→ Prompt
An exact transcription of all the records is required, minus the images.

→ Input data
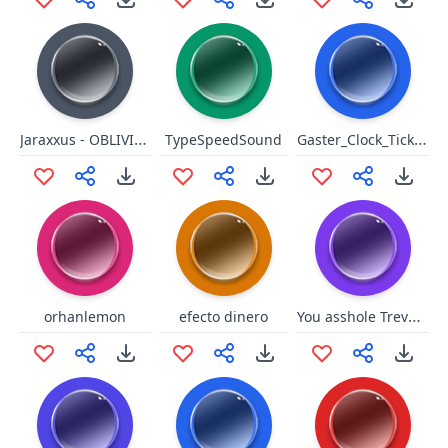
Jaraxxus - OBLIVION!
Gaster_Clock_Ticking
TypeSpeedSound
You asshole Trevor GTA 5
orhanlemon
efecto dinero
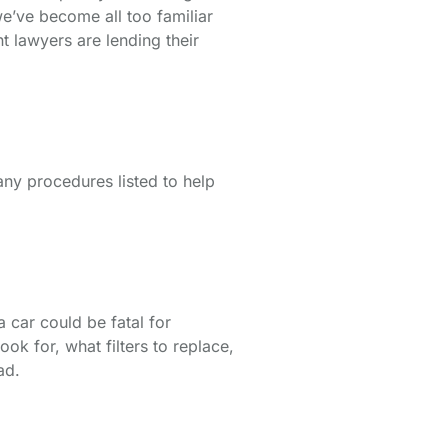
we’ve become all too familiar
t lawyers are lending their
any procedures listed to help
 car could be fatal for
k for, what filters to replace,
ad.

→ Written response
Jaraxxus - OBLIVION!
Gaster_Clock_Ticking
TypeSpeedSound
You asshole Trevor GTA 5
orhanlemon
efecto dinero
we’ve become all too familiar
t lawyers are lending their
any procedures listed to help
 car could be fatal for
k for, what filters to replace,
ad.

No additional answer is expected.